Spotlight On: Chris Bentley
February 9, 2026
How do you find your way to Cambridge Center for Adult Education?
I first learned of CCAE in 1983 when I took a class in "Daytime Astronomy" there!
Can you share more about your interest and background in computer science?
I had seen computer generated images in an animation festival in the mid-1980s and wanted to understand how these images were created. Around the same time I started playing with the code from the "Computer Recreations" section of Scientific American, which introduced me to fractals, animations, chaotic systems, and simulations. I never lost my interest in small amounts of code that could generate fun effects! This spark of interest inspired me to pursue a certificate of Applied Science from Harvard Extension School, leading to an MS in Computer Science from Worcester Polytechnic Institute, and continued throughout my 32-year career in graphics programming at ATI/AMD.
What was it like working in the high tech industry in the 90s, namely producing technology as team leader of the AMD/ATI Mac graphics division? How has the field of graphics manufacturing changed in the past 30 years?
Working in high tech was thrilling and all-consuming. I was very proud of the products we worked on and especially of the work of my teammates, who were (increasingly) much smarter and better than I was. During the course of my career, graphics hardware became exponentially more pipelined, parallel, and powerful, and switched from fixed-function to programmable. This required JIT (Just In Time) shader compiler technology in the software layers. By the time I retired, the GPU (Graphics Processor Unit) was being used to perform rasterization, ray tracing and machine learning, and the driver software had to support all of these.
Following your history from former kindergarten teacher to junior high school teacher to adult education instructor, education is one throughline of your career path – what keeps bringing you back to teaching?
Whenever I learned anything I was always eager to share it with the next person coming up. I struggled with math as a kid (and still do) and so I'm excited to share with others the things I've found that make the climb up the mountain just a little easier.
Beyond functions and control structures, what else do you aim to share with your students at CCAE?
Apart from the material in the syllabus, there are some more ephemeral things: a love of programming; a playfulness in approaching puzzles; a feeling that math can be made interesting and narrative rather than scary and numerical; a forgiving attitude when it comes to bugs – we all make mistakes! During the past few courses, we've hit on this recurring theme that programming requires two levels of granularity: 1) the human speed, where you are slowly stepping through each instruction in your head and know what value each variable has, and then 2) the computer speed, where it's executing zillions of instructions in a flash and you view the code from a higher level of abstraction and don't try to follow each instruction.

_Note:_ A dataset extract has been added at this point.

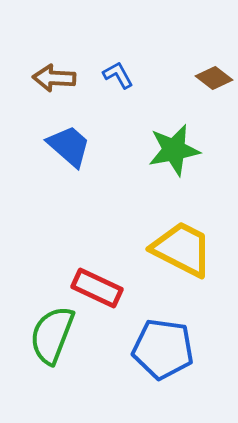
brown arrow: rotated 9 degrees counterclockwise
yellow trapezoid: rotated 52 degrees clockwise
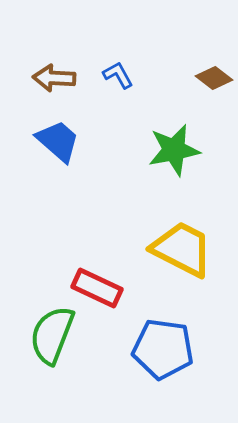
blue trapezoid: moved 11 px left, 5 px up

What can students expect in your next offering, Introduction to Computer Science in Python, in Spring 2026?
Functions, loops and arrays... oh my! And recursion, strings, files, stats, sorting, Big O Notation, Object Oriented Programming (OOP), a little computer graphics and always some nice snacks to feed all the brain work.
How else do you create joy in your life outside of CCAE and in addition to teaching? What do you enjoy doing for fun?
Cooking, biking, hiking... Last summer I rode my bicycle across the Western half of the US. I'm still trying to figure out my next adventure!